> **Exercise tasks**:
• A. From the press release about humans and fungi, extract the passage that begins at the words "Where humans meet" and stops after the words "in fungus cells.", copying it without changes.
• B. Please explain, in one to three sentences and using the press release about humans and fungi, why patients in intensive care stations are mainly at risk from Candida albicans.
• C. According to the press release about humans and fungi, how many deaths per year in Germany alone are attributed to Candida albicans?

** Opening Text for analysis block **

Where humans meet fungi

Press release Fraunhofer-Gesellschaft /

If the immune system is weakened, harmless yeast fungi can become a deadly threat: With the aid of various proteins they can penetrate human tissue. In his university thesis Xin Xiong examined how one of these proteins behaves in fungus cells.

The biologist Xin Xiong in his Stuttgart laboratory.
Oval yeast cell.
The protein Tsa1p is important for the formation of virulent hyphae.

About half of the human population hosts a lodger by the name of Candida albicans. In general, the immune system keeps this species of fungus in check. In Germany alone, however, several thousand deaths per year are attributed to it – and the numbers are increasing. Those mainly at risk are patients in intensive care stations whose immune system has been weakened by chemotherapy. Up to now only a few drugs have existed for treating Candida, and they also cause considerable side effects. Furthermore, the fungus is becoming increasingly resistant to treatment. Scientists at the Fraunhofer Institute for Interfacial Engineering and Biotechnology IGB in Stuttgart are participating in research work that aims to find molecular structures in the fungus cells which could be used to improve the diagnosis, treatment and prevention of mycosis in human beings.

** Closing Text for analysis block **
** Opening Stored data block **

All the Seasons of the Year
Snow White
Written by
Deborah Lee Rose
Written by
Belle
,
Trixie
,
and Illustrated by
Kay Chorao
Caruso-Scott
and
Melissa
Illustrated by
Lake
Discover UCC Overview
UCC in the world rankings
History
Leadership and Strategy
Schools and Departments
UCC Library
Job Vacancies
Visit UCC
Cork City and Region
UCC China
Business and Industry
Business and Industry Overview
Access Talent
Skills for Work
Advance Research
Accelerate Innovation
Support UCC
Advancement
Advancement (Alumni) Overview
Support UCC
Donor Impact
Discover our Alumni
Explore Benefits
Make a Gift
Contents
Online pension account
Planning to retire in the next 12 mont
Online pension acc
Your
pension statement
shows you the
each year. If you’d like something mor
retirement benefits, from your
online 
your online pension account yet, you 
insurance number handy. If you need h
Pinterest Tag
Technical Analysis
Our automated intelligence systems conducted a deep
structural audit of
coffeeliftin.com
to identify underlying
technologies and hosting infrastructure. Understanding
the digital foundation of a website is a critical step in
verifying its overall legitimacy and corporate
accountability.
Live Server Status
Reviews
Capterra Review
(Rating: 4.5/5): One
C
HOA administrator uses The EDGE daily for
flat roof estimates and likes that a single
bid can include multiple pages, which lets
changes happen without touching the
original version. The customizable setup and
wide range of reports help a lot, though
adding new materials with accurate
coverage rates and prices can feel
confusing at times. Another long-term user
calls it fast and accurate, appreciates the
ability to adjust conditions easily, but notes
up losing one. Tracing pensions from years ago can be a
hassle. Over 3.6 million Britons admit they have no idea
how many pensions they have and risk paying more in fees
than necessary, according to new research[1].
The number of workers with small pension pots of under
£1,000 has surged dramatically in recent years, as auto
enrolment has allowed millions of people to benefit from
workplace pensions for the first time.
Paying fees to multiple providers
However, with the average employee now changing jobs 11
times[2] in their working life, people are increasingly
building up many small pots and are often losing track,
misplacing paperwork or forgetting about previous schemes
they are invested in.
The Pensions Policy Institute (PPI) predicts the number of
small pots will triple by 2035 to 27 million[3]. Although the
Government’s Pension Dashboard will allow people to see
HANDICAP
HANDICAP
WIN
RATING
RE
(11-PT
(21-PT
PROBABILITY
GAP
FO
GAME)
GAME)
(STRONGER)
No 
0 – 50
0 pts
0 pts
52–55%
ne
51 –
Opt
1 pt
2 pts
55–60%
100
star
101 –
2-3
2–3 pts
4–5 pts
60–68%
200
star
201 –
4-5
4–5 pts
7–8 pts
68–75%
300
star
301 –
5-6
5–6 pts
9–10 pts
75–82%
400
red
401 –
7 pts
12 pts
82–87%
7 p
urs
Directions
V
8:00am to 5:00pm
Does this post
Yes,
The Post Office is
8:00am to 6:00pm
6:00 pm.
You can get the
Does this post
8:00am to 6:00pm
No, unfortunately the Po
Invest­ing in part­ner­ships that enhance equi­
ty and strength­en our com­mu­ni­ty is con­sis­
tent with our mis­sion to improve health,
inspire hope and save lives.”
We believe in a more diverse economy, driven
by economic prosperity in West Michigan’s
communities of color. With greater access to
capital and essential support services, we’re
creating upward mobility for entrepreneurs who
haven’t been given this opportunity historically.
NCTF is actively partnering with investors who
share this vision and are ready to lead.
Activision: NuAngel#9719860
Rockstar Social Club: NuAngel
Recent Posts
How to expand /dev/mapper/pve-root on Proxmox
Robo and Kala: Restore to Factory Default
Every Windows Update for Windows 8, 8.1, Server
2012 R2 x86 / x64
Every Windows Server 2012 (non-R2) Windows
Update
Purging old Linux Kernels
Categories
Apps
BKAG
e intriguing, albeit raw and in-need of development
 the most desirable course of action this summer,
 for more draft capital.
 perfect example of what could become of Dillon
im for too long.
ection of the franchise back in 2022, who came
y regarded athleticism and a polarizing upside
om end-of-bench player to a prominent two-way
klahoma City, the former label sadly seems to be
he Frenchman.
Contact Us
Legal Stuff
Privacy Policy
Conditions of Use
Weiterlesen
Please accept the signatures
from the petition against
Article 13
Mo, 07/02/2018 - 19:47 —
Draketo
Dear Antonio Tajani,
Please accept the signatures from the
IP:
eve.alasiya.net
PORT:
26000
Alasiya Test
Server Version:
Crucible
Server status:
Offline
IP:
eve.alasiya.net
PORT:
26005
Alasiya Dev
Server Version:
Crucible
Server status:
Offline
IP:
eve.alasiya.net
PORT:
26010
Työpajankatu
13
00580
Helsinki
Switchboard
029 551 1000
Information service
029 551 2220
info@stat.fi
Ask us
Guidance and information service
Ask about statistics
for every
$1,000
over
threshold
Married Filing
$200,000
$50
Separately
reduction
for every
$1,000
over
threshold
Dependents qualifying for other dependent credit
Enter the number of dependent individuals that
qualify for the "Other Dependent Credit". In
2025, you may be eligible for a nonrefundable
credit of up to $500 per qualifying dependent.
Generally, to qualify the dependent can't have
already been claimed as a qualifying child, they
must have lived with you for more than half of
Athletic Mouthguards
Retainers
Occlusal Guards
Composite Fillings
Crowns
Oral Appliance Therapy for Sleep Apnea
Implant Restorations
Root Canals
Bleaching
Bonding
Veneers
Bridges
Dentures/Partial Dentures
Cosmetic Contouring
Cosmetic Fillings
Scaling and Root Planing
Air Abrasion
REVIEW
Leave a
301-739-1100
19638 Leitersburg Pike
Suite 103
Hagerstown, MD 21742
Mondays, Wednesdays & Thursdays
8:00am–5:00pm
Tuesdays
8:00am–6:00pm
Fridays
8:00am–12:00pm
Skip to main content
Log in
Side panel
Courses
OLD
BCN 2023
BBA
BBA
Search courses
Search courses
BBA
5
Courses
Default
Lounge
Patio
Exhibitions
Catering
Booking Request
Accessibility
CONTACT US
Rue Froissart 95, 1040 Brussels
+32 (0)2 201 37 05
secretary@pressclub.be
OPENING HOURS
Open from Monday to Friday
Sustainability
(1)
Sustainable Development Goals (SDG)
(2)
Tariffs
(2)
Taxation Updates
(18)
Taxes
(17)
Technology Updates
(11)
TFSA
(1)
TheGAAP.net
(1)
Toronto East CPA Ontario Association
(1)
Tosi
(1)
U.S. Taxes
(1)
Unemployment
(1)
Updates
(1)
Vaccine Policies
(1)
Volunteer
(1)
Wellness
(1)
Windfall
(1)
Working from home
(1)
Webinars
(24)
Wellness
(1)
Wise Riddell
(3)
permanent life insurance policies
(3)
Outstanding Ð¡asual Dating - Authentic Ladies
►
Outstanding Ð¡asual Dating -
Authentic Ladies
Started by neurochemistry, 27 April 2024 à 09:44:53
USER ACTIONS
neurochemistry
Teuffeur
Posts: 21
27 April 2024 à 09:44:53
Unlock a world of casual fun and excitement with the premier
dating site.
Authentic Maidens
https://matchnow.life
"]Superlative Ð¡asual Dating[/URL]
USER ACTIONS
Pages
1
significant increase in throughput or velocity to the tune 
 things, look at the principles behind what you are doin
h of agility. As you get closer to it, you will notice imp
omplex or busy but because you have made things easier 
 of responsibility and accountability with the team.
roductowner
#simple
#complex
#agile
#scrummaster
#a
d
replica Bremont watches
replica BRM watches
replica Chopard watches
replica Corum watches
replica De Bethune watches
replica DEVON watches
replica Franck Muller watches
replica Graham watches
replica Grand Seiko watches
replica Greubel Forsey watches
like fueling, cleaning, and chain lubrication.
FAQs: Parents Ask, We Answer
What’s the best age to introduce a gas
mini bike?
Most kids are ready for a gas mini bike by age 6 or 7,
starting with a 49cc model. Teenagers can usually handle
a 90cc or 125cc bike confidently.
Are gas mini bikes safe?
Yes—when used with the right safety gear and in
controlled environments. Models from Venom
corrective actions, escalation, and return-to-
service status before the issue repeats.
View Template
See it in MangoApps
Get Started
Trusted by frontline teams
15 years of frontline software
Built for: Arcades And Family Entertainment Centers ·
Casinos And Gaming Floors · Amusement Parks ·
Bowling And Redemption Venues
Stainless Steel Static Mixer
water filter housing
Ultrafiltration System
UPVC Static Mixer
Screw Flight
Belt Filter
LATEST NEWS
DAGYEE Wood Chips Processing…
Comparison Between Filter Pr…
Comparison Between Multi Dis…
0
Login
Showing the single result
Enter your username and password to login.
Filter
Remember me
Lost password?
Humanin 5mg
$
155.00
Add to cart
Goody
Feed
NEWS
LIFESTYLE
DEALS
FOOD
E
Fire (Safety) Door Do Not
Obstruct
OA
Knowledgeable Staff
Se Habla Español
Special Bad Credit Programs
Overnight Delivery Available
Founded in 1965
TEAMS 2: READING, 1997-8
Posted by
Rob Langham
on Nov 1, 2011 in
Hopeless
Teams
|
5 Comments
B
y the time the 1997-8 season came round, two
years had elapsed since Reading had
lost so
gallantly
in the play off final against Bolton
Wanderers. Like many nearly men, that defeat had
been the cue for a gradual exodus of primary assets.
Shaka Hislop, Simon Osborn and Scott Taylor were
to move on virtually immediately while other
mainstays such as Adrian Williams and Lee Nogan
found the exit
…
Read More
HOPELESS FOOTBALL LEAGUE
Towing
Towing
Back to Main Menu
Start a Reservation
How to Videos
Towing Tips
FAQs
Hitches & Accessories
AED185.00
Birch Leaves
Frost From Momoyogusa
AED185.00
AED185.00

** Closing Stored data block **

> **Task-by-task results**:
• A.
Where humans meet fungi

Press release Fraunhofer-Gesellschaft /

If the immune system is weakened, harmless yeast fungi can become a deadly threat: With the aid of various proteins they can penetrate human tissue. In his university thesis Xin Xiong examined how one of these proteins behaves in fungus cells.

• B. Their immune system has been weakened by chemotherapy. The immune system normally keeps the fungus in check, but when it is weakened, harmless yeast fungi can become a deadly threat.

• C. Several thousand.